*Work instructions*:
a - In the interview transcript about Yanukovych, which regions are said to have voted for him?
b - Carry the interview transcript about Yanukovych forward from its last line.

*Source extract*:
——————————

It had been done by foreign intelligence services.
I don't know who played.
JAY.
It was done by Mrs. Newland and the CIA and MI6.
PANITCH.
Of course.
Who of them played the...
JAY.
Two.
To overthrow the legitimately elected president of Ukraine who wanted it to be neutral like
Austria.
PANITCH.
Exactly.
And more than that.
Can you imagine how they played?
They even brought the clowns, Minister of Foreign Affairs of Poland, of
Germany and French to Yanukovych. When Yanukovych wanted to stop the Maidan by force, by police
force, he was stopped because the three Minister of Foreign Affairs came to him and gave him
a written guarantee that if he would announce an election,
so they guarantee that Maidan would stop, and let's wait until the next election.
One day after they gave this guarantee, Maidan shootings started from these people at Maidan.
So that was definitely coup d'etat against our legally elected
President Yanukovych.
And by the way, if President Zelensky are telling us now
that he's a president of even because of military situation
in Ukraine, he could not be revolted.
That's why even one year after his elected time finished.
He's still legitimate.
But let me give you another example.
President Yanukovych is the last president of Ukraine
who was elected by all parts of Ukraine
according to the Constitution of Ukraine.
Crimea, Donetsk, Lugansk voted for President Yanukovych.
Not for Poroshenko, not for Zelensky.
This religion didn't vote because they became to be Russian.
But according to Ukrainian Constitution, if we're talking about the legal side, there
is a Yanukovych who was the last president of Ukraine, never reelected.

——————————

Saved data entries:

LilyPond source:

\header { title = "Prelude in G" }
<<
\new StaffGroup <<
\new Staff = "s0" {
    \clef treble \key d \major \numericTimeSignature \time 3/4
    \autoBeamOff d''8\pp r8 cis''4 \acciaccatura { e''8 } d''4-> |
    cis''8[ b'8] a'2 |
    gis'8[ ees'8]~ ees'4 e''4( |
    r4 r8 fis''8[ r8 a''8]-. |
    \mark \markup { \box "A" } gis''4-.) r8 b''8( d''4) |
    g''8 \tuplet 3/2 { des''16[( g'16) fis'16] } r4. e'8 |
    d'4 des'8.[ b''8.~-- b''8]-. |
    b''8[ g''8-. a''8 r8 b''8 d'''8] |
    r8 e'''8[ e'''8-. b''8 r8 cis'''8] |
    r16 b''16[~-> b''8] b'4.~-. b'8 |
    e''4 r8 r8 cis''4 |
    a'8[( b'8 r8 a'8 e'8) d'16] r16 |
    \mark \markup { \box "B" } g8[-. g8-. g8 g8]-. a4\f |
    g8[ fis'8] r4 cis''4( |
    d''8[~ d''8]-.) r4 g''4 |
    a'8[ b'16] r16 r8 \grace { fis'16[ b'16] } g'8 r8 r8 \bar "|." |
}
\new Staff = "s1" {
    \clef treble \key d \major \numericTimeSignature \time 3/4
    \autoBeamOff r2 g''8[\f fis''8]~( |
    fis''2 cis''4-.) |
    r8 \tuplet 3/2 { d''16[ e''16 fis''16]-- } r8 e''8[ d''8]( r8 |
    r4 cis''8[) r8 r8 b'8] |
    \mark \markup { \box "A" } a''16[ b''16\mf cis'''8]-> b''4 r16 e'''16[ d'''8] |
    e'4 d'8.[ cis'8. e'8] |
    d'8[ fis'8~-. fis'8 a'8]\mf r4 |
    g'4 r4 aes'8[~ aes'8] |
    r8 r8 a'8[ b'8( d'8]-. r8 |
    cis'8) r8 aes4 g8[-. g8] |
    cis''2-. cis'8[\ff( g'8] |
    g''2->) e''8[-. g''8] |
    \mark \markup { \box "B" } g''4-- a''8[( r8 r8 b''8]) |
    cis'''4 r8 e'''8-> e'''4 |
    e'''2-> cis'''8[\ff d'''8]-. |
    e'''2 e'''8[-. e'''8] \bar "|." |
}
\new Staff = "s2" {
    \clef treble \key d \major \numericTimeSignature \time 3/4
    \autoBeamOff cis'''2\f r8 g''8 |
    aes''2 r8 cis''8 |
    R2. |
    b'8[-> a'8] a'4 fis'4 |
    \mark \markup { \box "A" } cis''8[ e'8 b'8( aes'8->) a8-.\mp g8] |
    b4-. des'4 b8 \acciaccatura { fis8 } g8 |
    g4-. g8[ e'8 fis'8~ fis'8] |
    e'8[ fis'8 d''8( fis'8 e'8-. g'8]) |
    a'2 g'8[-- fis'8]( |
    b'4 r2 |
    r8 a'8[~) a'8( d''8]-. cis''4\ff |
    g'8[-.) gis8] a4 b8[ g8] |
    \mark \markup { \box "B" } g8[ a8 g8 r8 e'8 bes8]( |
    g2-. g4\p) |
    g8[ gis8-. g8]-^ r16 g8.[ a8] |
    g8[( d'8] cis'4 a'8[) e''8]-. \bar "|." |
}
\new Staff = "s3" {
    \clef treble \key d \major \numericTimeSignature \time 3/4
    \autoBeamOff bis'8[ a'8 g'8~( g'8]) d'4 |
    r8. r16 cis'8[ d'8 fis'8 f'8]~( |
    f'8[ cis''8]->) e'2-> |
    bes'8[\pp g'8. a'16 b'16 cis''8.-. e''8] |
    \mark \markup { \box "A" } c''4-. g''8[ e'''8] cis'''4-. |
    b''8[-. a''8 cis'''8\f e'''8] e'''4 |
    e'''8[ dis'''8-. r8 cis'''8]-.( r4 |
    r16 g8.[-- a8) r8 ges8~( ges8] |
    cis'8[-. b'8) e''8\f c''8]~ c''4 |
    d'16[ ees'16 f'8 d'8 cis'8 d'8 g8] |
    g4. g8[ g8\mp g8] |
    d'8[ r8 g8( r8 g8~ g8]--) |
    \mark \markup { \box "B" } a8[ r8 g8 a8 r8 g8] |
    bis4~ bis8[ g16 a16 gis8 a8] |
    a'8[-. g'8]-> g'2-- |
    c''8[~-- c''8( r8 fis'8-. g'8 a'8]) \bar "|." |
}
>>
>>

——————————

*Expected results*:
a - Crimea, Donetsk, and Lugansk.

b -
So when President Zelensky trying to be a good lawyer and tell us about the legitimacy, you know, we always
can tell him that, listen, okay, let's look at Yanukovych then. And let's call Yanukovych,
who is now a veteran here, retired somewhere nearby Moscow, and Yanukovych the only legitimate
leader of the Ukraine.
What will it take for the Ukraine war to be ended?
How long?
No, what will have to happen?
First, the meeting between two great leaders, Putin and Trump.
Without this meeting, nothing would happen in this world war.
First they have to meet and to talk not about Ukraine and about new world order, because
the world war that liberals built
up, all these neocons, you know, it's collapsed, it's crashed.
It's nothing just disaster.
So we have to build another world order.
Of course, you know, calling for China and India, join us.
I don't know who this would be from Europe.
I'm not sure that Trump and Putin is ready to see Surah Fond du Reyn as a world leader.
So it means that it has to be country leaders, who these country leaders, would they invite
British or French or German?
I don't know.
But nevertheless, these two have to meet.
And they have to discuss a lot of questions, including this Ukrainian war.
And this Ukrainian war, what does it mean?
What does it mean to stop Ukrainian war. And this Ukrainian war, what does it mean? It means, what does it mean
to stop Ukrainian war? First, we have to have somebody from Ukraine at the table. We have
now not legitimate Zelensky, quite arrogant in his behavior, as we saw, with whom we can
discuss what if this guy is completely, completely inappropriate for
the role he's playing now.
Of course, he's a good actor.
I saw his movie.
He's a Russian actor.
He's not a Ukrainian actor.
He's a Russian actor because he always speaks Russian.
We never heard him speak Ukrainian 40 years of his life.
He's a good, he's a comedy actor, Russian comedy actor.
I saw the movie with him.
And so he plays now a role, a brutal role of the guy,
you know, who's always dressed in,
I don't know, a way of done in Tunisian suit
or whatever, what is that?
Because he's showing that he suffered from the war.
Why he suffered by his sweet short, I don't know.
But he believed that it's nice. Okay. In this nice sweet-shirt, he's playing this brutal role. But this is
not more for all now. This is no more play, because he could play before when there was
a war between Biden, let me say, and Putin, when he was just like a marionette, you know, and he was governed from yes.
Now, U.S. is telling him, now go to the peace table.
We will tell you what to do.
And he didn't switch the role yet.
So now we will see how he would switch, how he would make the shift.
When President Putin and President Trump meet, what will President Putin say to Donald Trump?
What will his goal be?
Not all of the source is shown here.